Mayor Patricia Hart said when the urgent care center is open, the number of ambulance calls is expected to increase. She asked whether the city could recover any of the additional cost.


Tracey Steuber, economic development and planning director for the city of Gardiner said the omnibus agreement allows the city to apply its TIF revenue for specific uses such as public safety, which could be spent on additional ambulance costs.

The first revenue would come in year 4 of the agreement.

Two city residents, George Trask and Jack Skehan, don’t favor the proposal.

Trask, a longtime city resident and former city councilor, said he thinks the development team can afford to do what they want to without help from the city.

“If I bought something on the side of a mountain, I would expect to have to do some infrastructure on it,” Trask said. “And I wouldn’t expect my tax dollars to pay for it.
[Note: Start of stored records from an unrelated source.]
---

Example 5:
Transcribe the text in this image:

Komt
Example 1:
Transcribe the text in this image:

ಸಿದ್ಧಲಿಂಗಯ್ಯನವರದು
A million dollars is nothing.”

The stretch of Route 201 from the former armory to Interstate 295 is the most valuable property the city has, he said.


Trask said the sewer line the city installed on Brunswick Avenue was designed for one business park, not two, and officials opted to go with a smaller line to save money.

“This is something everybody ought to be looking at, because it could cost you several million dollars,” he said.

Skehan, owner of the tax preparation firm Jack Skehan & Associates, said TIFs tip the scales in favor of the people who have them.

“The city manager said we want to grow the tax base. This doesn’t grow the tax base,” he said. “I don’t know why we are giving a tax break to an organization that can afford a $7 million-plus project.”

“The idea of requesting a credit enhancement agreement is the developer comes to you with the standard that, but for this request, this development will happen,” LaRochelle said. “I think the developers in this case have made a very clear argument that this infrastructure is prohibitive. They are building their development on lot 2 and asking for that credit enhancement agreement to build a further development that otherwise would not happen.”

On Friday, Mattson said TIF districts don’t give away tax dollars. They exclude new tax dollars from calculations for revenue sharing and education aid. When a municipality’s value increases, its revenue sharing and education aid drops.


“TIFs pay for themselves in the tax shift,” he said. “You have to prove there’s a public benefit. You have to make the hard case.”

At the meeting, Berry also asked why future developments in Central Maine Crossing can’t pay for the infrastructure that benefits them.

Mattson said his own experience shows that doesn’t work.

“It’s hard to pitch dirt,” he said. “It’s much easier (to market a property) when it’s permitted and the infrastructure is in place.”

The proposal is expected to come back before the City Council meeting at a public hearing at its Sept. 18 meeting.

Discussions about the TIF will take place in open City Council meetings; discussions about the credit enhancement agreement would take place in executive session, but any action taken would take place in an open session.